(February 16, 2011 in New York) I went into The Pajama Men's The Last Stand to Reason knowing nothing about the show except that it was at St. Ann's Warehouse, which I think is a cool venue, and that the show got rave reviews in the UK. I left in almost the same state: understanding little about what I had just seen except for the astounding nature of the performance.
It might strike some as strange to emphasize the talent of duo Shenoah Allen and Mark Chavez since it doesn't reveal anything about the content of their show. It's an observation that needs to be considered in the context of exactly how much comedy I take in, which is a lot. Sketch, TV, film, podcast, etc. In all of these arenas, if I like what the performer is doing, I want them to do more of it. But The Pajama Men so blew me away that I want to put them into all of these different venues and see where their abilities can take them.

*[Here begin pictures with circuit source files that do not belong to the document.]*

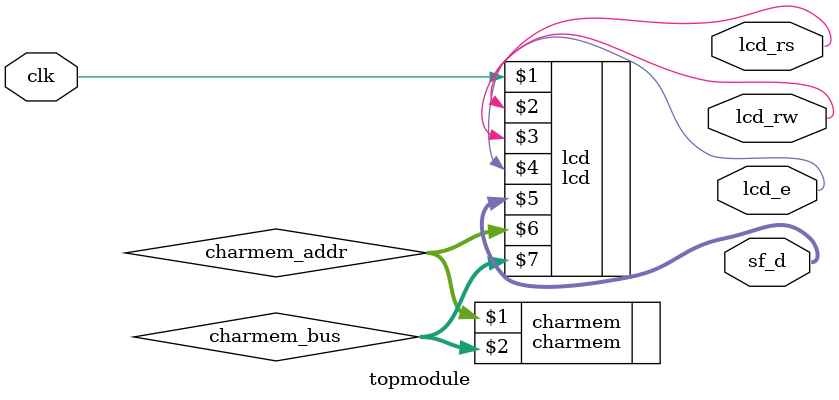
<source format=v>
module topmodule(
	input clk, 
	output lcd_rs,
	output lcd_rw,
	output lcd_e, 
	output [11:8] sf_d
	);

	wire [7:0] charmem_bus;
	wire [4:0] charmem_addr;
	
	charmem charmem (charmem_addr, charmem_bus);
	lcd lcd (clk, lcd_rs, lcd_rw, lcd_e, sf_d, charmem_addr, charmem_bus);

endmodule
</source>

See, there are things a performer may provide: voices, faces, jokes, commitment, innovation, etc. And certainly all of the above were found in The Last Stand to Reason, but The Pajama Men did all of the above and more just very very well--and I don't just mean that their impersonations of women sounded like women and not like gay men.
It's apt that the duo performed onstage in pajamas because the show certainly struck me as surreal, with sketches transitioning seamlessly by route of a dreamlike logic. Beginning with the introduction, which was that Mark and Shenoah had just been on a train trip, the performance turned into a series of character interactions onboard the crowded locomotive. Superficially, the show was about a father going on a shooting rampage after his son was killed by a train bandit, but at its core, what was really going on was an exploration of the characters Shenoah and Mark embodied.
At one point, Shenoah told Mark he does a good English face. "It's regional too," Mark replied, and then assumed the face of an Englishman from Birmingham. The crowd ate it up. Elsewhere in the show, Shenoah was an aloof French woman sitting next to a small creature with pincers and a scrunched up face. You knew the creature was small because whenever it confronted the aloofness of its French companion, it would protest, bewildered, "But I'm so small!" Later, after different characters were given their share of attention, the audience followed the creature, portrayed by Mark, as it was thrown off the train, and interrupted a game of Russian roulette played by two foreigners who could only speak broken English. Soon the creature found itself clasping the gun, hesitating to pull the trigger. "Does dying hurt?" it asked. "Yes," replied one of the foreigners, before Mark and Shenoah jumped into two other characters. And even though Mark and Shenoah were sharing with me two new people, I still wanted to know what happened to the creature.
That Mark and Shenoah were able to create characters so real that I found myself caring what happened to them would be reason enough for me to praise the show. That I remember, "But I'm so small," days afterward is why I'll be following The Pajama Men further into their career. I can't imagine what they'll do next, but I'm certainly eager to see it.